A Review of Apartment Therapy: The Eight-Step Home Cure

A Review of Apartment Therapy: The Eight-Step Home Cure
Is your home sick? That’s what Maxwell Gillingham-Ryan, author of Apartment Therapy: The Eight-Step Home Cure, wants to know. According to Gillingham-Ryan, when our living spaces feel cluttered, cramped, stressful, unwelcoming, or uncomfortable, they need a dose of therapy, and his book is aimed at guiding us through the process of performing that therapy one week at a time.

Gillingham-Ryan divides his book into two parts. In the first, he describes some of the "ailments" homes can suffer from, and defines what he refers to as a home’s Bones (structural elements like walls and floors), Breath (how things are arranged), Heart (your home’s style), and Head (the purpose of each area in your home).

The home "cure"
In the second part, he lays out an eight-week-long, step-by-step plan to make your living area more comfortable, functional, and inviting by addressing problems in your home’s Bones, Breath, Heart, and Head. In each week’s plan, he details specific tasks and recommendations, from taking time in Week One to sit in a part of your house you’re never in to de-cluttering mail, books, and closets in Week Four to cleaning and updating your bedroom in Week Seven. (I especially like the emphasis in Week 8 on preparing for a housewarming party to celebrate your progress.)

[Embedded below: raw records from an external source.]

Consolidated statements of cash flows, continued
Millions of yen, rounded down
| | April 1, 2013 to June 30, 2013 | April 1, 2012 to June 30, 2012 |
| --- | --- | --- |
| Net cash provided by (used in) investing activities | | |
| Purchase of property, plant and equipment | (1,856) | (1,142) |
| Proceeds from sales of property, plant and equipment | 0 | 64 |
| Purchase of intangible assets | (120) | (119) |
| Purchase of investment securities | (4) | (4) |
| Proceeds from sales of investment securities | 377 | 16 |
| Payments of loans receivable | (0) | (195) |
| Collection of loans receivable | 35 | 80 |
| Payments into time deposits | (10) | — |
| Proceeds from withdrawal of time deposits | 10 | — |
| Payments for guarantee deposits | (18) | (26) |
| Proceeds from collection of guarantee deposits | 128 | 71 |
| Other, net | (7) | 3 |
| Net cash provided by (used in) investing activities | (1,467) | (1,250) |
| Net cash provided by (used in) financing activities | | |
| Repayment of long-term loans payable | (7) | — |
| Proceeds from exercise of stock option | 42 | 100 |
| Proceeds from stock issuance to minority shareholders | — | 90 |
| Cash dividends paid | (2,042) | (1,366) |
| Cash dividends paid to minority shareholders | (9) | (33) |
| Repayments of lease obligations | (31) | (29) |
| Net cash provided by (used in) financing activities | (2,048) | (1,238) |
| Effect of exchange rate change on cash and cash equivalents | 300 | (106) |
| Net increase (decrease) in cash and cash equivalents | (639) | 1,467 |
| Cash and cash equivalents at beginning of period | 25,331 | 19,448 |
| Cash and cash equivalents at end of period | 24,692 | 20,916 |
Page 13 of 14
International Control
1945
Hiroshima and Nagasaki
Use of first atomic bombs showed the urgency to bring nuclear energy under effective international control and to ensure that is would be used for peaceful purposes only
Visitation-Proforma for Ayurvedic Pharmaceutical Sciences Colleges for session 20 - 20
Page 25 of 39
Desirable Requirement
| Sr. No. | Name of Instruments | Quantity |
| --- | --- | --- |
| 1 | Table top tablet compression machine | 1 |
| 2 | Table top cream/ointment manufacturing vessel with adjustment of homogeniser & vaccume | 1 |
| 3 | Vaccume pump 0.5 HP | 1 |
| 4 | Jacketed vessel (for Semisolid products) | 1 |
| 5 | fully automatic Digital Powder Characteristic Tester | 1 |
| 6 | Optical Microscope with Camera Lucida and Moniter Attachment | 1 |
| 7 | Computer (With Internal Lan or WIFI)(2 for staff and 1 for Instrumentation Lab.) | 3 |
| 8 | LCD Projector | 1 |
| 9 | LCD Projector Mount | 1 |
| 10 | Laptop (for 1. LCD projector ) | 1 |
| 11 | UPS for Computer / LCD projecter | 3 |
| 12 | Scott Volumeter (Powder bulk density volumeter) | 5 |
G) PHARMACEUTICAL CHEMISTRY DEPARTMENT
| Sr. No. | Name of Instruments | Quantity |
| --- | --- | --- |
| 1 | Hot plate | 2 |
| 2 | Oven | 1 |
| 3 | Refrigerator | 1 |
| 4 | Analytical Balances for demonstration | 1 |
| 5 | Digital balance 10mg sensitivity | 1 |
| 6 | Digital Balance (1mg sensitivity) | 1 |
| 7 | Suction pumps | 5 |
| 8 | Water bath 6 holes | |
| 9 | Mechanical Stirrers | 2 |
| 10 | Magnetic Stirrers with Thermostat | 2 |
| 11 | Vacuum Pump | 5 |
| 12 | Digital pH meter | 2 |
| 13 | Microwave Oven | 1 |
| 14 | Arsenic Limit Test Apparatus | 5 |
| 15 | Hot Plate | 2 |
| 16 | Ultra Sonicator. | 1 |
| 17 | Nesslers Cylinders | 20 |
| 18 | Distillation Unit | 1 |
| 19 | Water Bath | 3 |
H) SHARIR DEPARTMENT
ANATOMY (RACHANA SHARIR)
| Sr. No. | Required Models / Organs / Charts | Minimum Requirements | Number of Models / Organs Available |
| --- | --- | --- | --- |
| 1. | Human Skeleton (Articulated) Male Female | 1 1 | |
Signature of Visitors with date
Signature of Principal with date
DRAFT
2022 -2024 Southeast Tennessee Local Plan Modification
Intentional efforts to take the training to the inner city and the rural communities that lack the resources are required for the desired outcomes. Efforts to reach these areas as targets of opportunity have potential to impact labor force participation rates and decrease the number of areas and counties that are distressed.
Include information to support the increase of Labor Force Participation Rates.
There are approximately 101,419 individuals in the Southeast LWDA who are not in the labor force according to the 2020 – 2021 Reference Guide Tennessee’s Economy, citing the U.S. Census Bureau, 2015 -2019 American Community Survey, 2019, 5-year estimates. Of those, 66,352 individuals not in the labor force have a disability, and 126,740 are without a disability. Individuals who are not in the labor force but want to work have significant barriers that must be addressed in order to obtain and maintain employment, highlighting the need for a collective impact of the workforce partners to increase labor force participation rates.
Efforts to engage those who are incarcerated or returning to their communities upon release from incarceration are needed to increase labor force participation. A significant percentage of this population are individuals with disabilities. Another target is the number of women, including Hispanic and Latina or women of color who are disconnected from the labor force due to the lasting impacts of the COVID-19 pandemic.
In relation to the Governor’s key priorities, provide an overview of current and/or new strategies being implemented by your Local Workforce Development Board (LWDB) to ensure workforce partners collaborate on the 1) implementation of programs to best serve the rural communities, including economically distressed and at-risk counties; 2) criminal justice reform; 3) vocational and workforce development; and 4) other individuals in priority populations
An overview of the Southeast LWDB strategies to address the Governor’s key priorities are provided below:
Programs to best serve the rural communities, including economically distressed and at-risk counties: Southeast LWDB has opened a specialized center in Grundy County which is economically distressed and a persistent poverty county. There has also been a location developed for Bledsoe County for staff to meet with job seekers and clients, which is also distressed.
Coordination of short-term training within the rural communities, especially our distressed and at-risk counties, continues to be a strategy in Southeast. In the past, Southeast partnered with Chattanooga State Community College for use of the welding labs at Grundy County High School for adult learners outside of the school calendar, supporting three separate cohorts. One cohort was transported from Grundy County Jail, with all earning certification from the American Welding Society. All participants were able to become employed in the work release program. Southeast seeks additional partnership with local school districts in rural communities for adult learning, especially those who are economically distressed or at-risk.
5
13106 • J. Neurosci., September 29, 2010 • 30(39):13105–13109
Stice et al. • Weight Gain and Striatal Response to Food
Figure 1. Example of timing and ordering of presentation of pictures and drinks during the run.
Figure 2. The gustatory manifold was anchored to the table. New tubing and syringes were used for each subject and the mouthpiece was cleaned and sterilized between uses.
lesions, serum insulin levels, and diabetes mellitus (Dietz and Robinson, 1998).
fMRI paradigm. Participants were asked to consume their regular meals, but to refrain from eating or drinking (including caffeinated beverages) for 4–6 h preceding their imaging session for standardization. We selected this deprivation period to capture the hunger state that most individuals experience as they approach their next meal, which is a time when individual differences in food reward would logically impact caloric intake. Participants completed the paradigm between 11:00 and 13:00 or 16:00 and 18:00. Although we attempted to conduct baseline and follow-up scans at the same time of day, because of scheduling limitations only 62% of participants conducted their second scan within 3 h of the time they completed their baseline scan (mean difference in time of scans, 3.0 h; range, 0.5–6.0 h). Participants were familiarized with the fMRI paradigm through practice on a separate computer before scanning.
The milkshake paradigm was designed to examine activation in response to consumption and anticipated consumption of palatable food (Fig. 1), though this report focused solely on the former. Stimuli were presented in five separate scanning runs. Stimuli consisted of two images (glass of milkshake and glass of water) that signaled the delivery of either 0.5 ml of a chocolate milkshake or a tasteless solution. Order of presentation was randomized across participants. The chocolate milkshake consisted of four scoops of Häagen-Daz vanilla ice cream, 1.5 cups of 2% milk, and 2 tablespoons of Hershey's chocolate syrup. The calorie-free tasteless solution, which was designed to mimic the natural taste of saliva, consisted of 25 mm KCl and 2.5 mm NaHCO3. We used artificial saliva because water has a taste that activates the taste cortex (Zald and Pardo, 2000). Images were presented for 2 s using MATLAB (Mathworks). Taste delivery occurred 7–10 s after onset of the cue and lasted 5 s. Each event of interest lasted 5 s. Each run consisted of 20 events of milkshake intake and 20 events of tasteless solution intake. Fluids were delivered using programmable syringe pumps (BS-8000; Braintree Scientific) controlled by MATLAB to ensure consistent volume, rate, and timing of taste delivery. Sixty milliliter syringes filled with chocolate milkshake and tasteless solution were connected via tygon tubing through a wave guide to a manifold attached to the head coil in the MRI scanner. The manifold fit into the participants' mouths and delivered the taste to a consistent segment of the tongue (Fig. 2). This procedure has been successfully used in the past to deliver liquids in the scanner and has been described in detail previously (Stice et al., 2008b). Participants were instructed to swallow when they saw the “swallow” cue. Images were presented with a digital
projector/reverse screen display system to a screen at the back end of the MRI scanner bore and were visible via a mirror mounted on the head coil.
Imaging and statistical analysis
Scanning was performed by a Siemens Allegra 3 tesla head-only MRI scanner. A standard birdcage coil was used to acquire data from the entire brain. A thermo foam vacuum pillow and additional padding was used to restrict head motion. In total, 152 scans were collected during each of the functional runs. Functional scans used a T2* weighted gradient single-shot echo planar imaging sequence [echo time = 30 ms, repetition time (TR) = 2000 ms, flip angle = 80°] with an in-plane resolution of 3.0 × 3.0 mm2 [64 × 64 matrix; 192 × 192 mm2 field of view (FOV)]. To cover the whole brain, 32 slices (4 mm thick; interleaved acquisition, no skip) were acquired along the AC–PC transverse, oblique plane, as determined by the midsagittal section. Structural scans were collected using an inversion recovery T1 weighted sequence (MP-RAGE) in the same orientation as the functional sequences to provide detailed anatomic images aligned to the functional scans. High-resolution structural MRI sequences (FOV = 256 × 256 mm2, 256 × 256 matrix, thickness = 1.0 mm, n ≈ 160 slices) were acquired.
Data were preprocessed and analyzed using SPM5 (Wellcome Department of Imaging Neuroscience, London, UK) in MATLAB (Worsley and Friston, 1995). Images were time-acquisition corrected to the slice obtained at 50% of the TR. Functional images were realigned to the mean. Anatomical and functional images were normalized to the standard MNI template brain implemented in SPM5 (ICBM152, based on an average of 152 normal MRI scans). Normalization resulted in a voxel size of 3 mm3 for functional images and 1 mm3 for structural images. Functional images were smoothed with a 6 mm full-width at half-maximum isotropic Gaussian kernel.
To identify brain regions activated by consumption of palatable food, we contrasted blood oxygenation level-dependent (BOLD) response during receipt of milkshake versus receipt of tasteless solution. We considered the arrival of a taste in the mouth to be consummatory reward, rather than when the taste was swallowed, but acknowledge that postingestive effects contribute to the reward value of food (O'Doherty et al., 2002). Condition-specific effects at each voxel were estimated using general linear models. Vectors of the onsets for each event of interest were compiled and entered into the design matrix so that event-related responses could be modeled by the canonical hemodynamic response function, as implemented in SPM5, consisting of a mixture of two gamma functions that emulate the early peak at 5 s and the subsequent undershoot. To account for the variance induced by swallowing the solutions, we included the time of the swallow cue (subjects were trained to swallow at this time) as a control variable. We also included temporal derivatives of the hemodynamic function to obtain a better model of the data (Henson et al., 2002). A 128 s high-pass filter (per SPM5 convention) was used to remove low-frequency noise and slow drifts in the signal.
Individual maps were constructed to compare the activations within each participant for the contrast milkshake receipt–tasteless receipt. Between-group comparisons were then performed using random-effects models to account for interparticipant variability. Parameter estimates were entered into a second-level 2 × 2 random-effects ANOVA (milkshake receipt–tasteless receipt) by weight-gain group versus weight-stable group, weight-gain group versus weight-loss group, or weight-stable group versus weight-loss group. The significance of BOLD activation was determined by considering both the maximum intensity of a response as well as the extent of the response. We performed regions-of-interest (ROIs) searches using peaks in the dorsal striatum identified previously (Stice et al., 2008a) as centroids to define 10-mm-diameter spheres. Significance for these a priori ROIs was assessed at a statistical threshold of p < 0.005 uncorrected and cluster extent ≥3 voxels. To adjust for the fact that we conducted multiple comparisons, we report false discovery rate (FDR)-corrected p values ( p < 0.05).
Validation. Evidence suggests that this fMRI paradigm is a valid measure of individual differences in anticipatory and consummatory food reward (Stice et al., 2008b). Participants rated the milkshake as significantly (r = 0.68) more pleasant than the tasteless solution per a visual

This, to me, is what makes the book most valuable. There are plenty of resources out there designed to inspire you to make changes to your living space, but very few suggest an actual structure to do so, and none that I’ve come across before offer as many details and specific recommendations as Gillingham-Ryan’s plan. Any large project becomes much easier if it’s broken down into reasonable chunks and discrete tasks.

Taking a holistic view
I also really like the author’s holistic approach to "healing" your home. He emphasizes again and again how seemingly unrelated things can impact each other—how, for example, an unclean or cluttered bedroom can affect your sleep. He also notes that the idea of home therapy goes beyond decluttering, rearranging furniture, and making repairs; for the process to truly work, you need to take a broader view of how you want to live in your home.

Apartment Therapy won’t be for everyone. As the title suggests, the book is aimed at apartment dwellers, specifically those living in urban areas and those without children. Though Gillingham-Ryan’s ideas and plan can be applied just as easily to houses, the pace and tasks involved in the "cure" may not be realistic if you have kids or other significant family obligations, as it requires a fair chunk of effort each week.

That said, if you have a family and like the idea of a structured project with specific tasks each week, try extending the plan to 12 or 14 weeks. You’ll still get a lot done, but will be less likely to run yourself ragged in the process.

One point of disagreement
My only real gripe with the book was the author’s description of professional organizers as "temporary personal assistants." The work POs do—helping clients de-clutter, make decisions, set up systems, and maintain organization over time—is much like the work Gillingham-Ryan himself does; our relationships with our clients are, more often than not, far longer than "temporary."

That disagreement aside, I found Apartment Therapy a useful guide to making significant, long-term changes in your living space. The structure of the author’s eight-week plan takes away much of the stress, guesswork, and strategizing that can make home improvement projects such a headache, and for that alone the book is worth picking up.